Objective 1: Name every type of intelligence listed in the passage on types of intelligence.
Objective 2: From the passage on types of intelligence, copy word for word the section from "Bodily-Kinesthetic Intelligence" up to and including "sculptors, engineers, surgeons).".

Page text:
Begin

It describes different types of intelligence and goes way beyond the simple notion of I.Q. which I always thought was overly biased in favor of educated and mathemical/left brain people - and it's not because I have a low I.Q. :o)

According to Gardner, there are 7 Types of intelligence:

Bodily-Kinesthetic Intelligence
The ability to manipulate ones own body, and control muscle movements with utmost precision (surgeons, pianists).

Musical Intelligence
The ability to understand and perform music.
Logical-Mathematical Intelligence
This also includes scientific ability.

Linguistic Intelligence
Knowledge and ability to manipulate language.
Spatial Intelligence
"The ability to form a mental model of a spatial world" (i.e. sculptors, engineers, surgeons).

Interpersonal Intelligence
The ability to understand others.
Intrapersonal Intelligence
The ability to understand oneself.

End

Data segment:
Begin

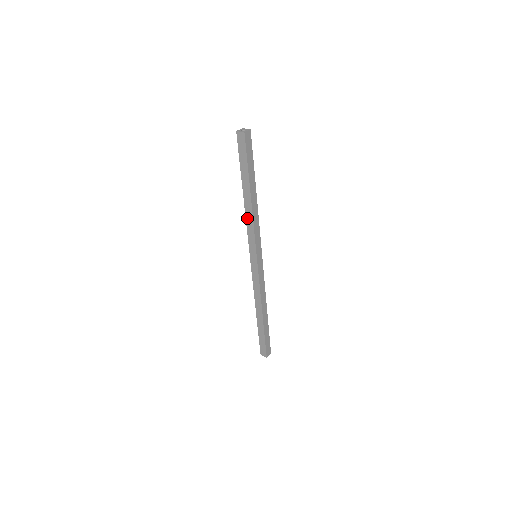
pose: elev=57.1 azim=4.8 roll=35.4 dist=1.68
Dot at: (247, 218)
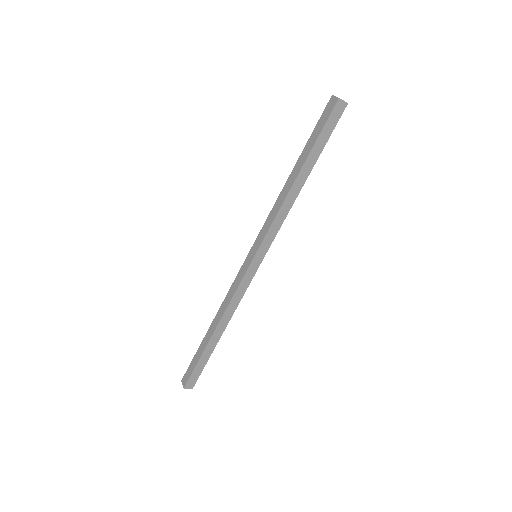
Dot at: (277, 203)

End

Problem solution 1:
Bodily-Kinesthetic Intelligence
Musical Intelligence
Logical-Mathematical Intelligence
Linguistic Intelligence
Spatial Intelligence
Interpersonal Intelligence
Intrapersonal Intelligence

Problem solution 2:
Bodily-Kinesthetic Intelligence
The ability to manipulate ones own body, and control muscle movements with utmost precision (surgeons, pianists).

Musical Intelligence
The ability to understand and perform music.
Logical-Mathematical Intelligence
This also includes scientific ability.

Linguistic Intelligence
Knowledge and ability to manipulate language.
Spatial Intelligence
"The ability to form a mental model of a spatial world" (i.e. sculptors, engineers, surgeons).